MASON — Not many people can boast about doing anything in their life for 60 consecutive years.
But George Ray VanMatre certainly deserves bragging rights as a 60-year member of the Mason Volunteer Fire Department. As the longest running fireman in Mason County, VanMatre was honored at the department’s Christmas dinner recently.
VanMatre joined the department on Oct. 19, 1956, his 14th birthday and the minimum age you could join. He would run from his house on Third Street the two-and-a-half blocks to the fire station, which was then a two-story building next to the present station.
There was no 911 center when VanMatre joined the department. After-hour calls were received by the night duty nurse at Dr. Keig’s clinic. Later, a dispatcher was hired who lived in the upstairs portion of the fire house.
VanMatre said his early years as a firefighter consisted of hanging onto the tailgate of one of two fire trucks that the department owned. The firemen had very little equipment. What bunker gear they did have was a leather-type helmet, black coat, and a pair of rubber boots, he said. There were no gloves, and “breathing apparatus” was a coal miner’s mask.
The longtime fireman had no formal training when he joined, learning only by the knowledge and experience of those around him. Bob Lee was the fire chief at the time.
VanMatre said he has served with many great chiefs and members, many of whom are now gone. A few of them he named were Fred Taylor, George Carson, Joe Young, Frank Harris, Bliss Wilson and Ross Roush.
Some of the larger fires VanMatre can remember fighting were the “Entertainer” restaurant and club in Camp Conley, a Chevrolet garage in Point Pleasant, Dr. Keig’s clinic, the Cook family barn, and an entire corner of structures at Horton and Railroad streets, all in Mason.
VanMatre has seen a lot of changes through the years, noting most of them are positive. The department now owns two engines, one rescue vehicle and a boat for water rescues. He stated all equipment is up-to-date and the firefighters all have air packs.
VanMatre is very proud of the fact that Mason has the only station that is owned by the department, and not the county. In fact, he helped build the present station, which was completed in 1971.
The fireman said while he joined the department at 14 years, a junior firefighter must be 16 now, and 18 to be a senior fireman. A lot of training is presently required, including the passage of Level I and II and hazardous materials training before the first fire run can be made.
At the recent dinner where VanMatre was honored, he was presented a trophy cup by the department depicting a leather bucket from the old time fire bucket brigade.
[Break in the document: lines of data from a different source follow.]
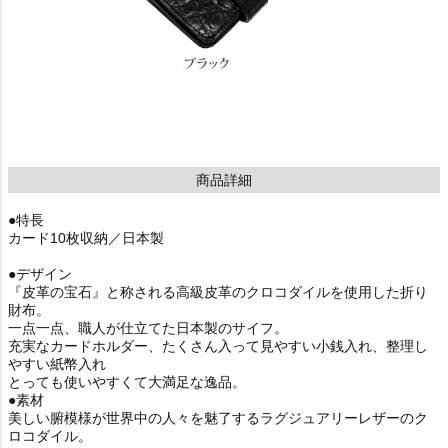
商品詳細
●特長
カード10枚収納／日本製
●デザイン
『皮革の宝石』と称される高級皮革のクロコダイルを使用した折り
財布。
一点一点、職人が仕立てた日本製のサイフ。
充実なカードホルダー、たくさん入って見やすい小銭入れ、整理し
やすい紙幣入れ
とっても使いやすくて大満足な逸品。
●素材
美しい腑模様が世界中の人々を魅了するラグジュアリーレザーのク
ロコダイル。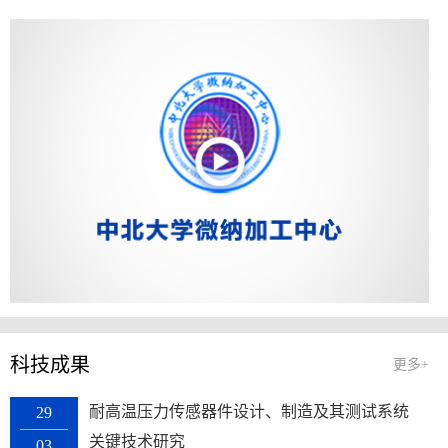
科技成果
更多+
耐高温压力传感器件设计、制造及其测试系统
29
关键技术研究
03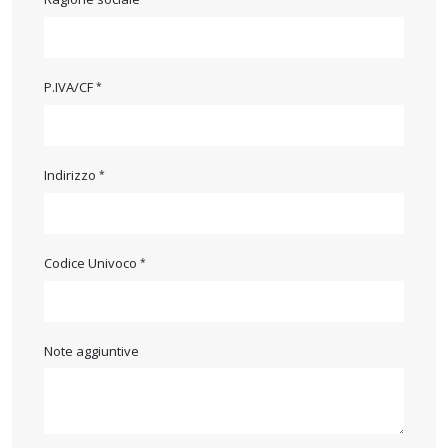
P.IVA/CF
Indirizzo
Codice Univoco
Note aggiuntive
He also received certificates from both West Virginia Governor Earl Ray Tomblin and U.S. Senator Joe Manchin, III.
Fellow firefighters and family reminisced with VanMatre, as well.
Fire Chief Rob Johnson, who also joined the department at 14, said he moved from Mason and joined the military, returning after 21 years.
“I was surprised he (VanMatre) was still here when I got back,” Johnson said. “We are fortunate to have someone as experienced as he is around for as long as we have. The younger firefighters can learn a lot from that experience.”
Deputy Chief Paul Johnson laughed as he told about the way VanMatre and others found where a fire was years ago if they missed the trucks. It was prior to citizens band radios, and Johnson said the men only had to follow the water trail.
“Our trucks were always leaking,” he said.
VanMatre’s wife, Barbara, never remembers a time when her husband wasn’t on the department. Married 54 years, she said one thing has gotten better with age when dealing with the fire department.
“He use to be in such a rush to get to a fire that he busted through our screen door,” she said. “Now that he’s a little slower, he takes the time to open the door.”
VanMatre, who still actively answers and works fire calls, said he plans to continue “’til I can’t do it anymore.”